Prétérition du jour

Jean Echenoz, Vie de Gérard Fulmard, 2020, couverture

(Quand paraît un nouveau livre de Jean Echenoz, cela se célèbre. Vie de Gérard Fulmard venant de paraître, célébrons pendant quelques jours.)

Le narrateur appâte son lecteur :

Ne manquerait plus maintenant qu’une scène de sexe pour remplir tous les quotas — mais alors une vraie scène de sexe, bien sûr, savamment menée, moins déprimante et ratée que celle de Franck Terrail à Pigalle. Nous verrons cela plus tard. Gardons-la en réserve si l’occasion se présente (p. 192).

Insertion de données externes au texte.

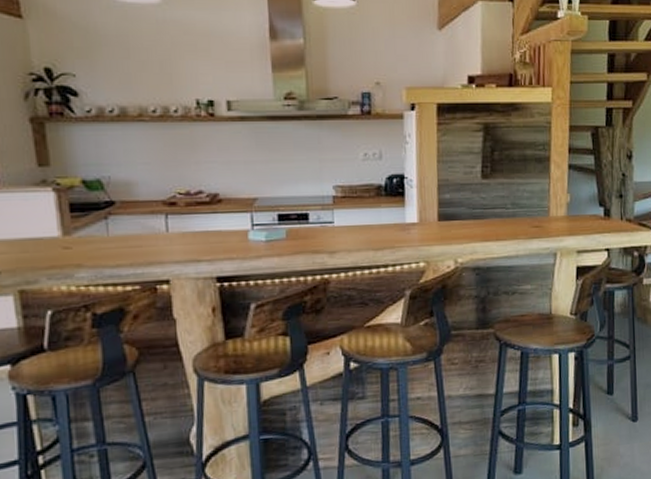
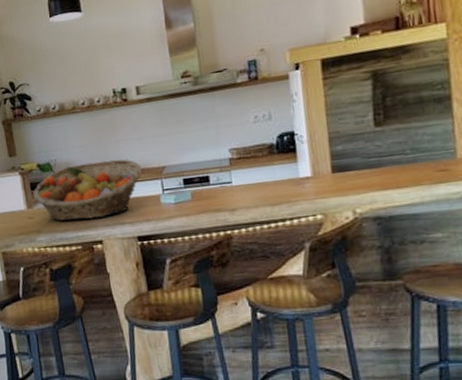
fruit basket: none [72,184,228,254] -> present [33,159,142,221]

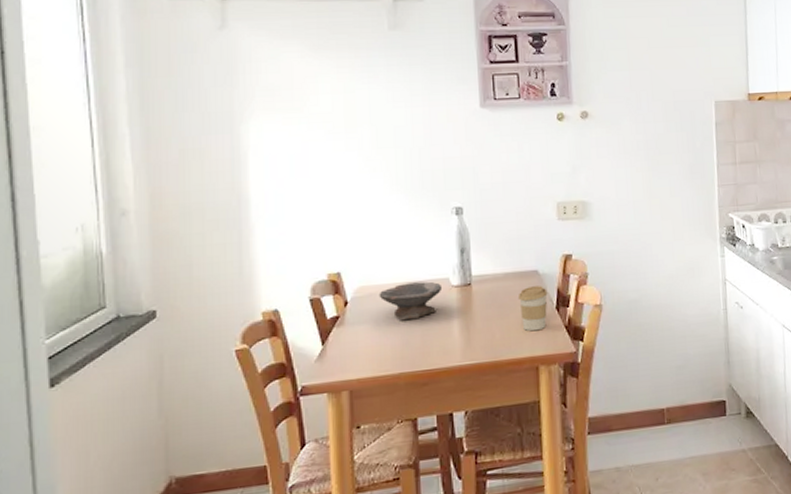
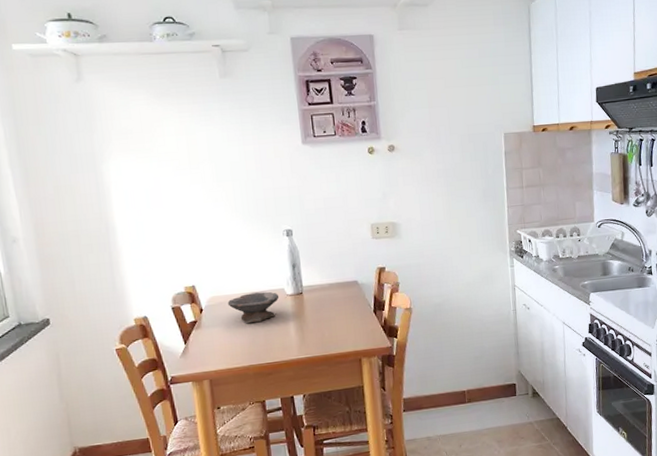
coffee cup: present [517,285,548,332] -> none [341,293,367,331]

Se présentera-t-elle dès la page suivante ?

Une telle scène, d’ailleurs, aurait pu survenir dès maintenant car tout s’y prête dans la suite Honeymoon : l’ambiance et l’air conditionné sont doux, les couleurs apaisantes, des voilages vaporeux filtrent une lumière légère et le lit rond, surtout, de format sénatorial, revêtu de cuir de buffle et au pied duquel gît un plateau chargé de boissons fraîches, s’y accorderait parfaitement. Il conviendrait d’autant mieux qu’on ne distinguerait d’abord de cette séquence qu’un ébat de silhouettes floutées par l’écran des moustiquaires, ce n’en serait que plus efficace avant de se livrer à des plans rapprochés, de gros plans pour mieux suivre l’enchaînement des postures, harmonisées par le ressac de la mer de Flores en contrebas, le va-et-vient de ses vagues procurerait un excellent fond sonore, symétrique et synchrone à l’action (p. 193).

La scène a eu lieu sans avoir lieu. Vive la prétérition (et le pastiche).

 

Référence

Echenoz, Jean, Vie de Gérard Fulmard. Roman, Paris, Éditions de Minuit, 2020, 235 p.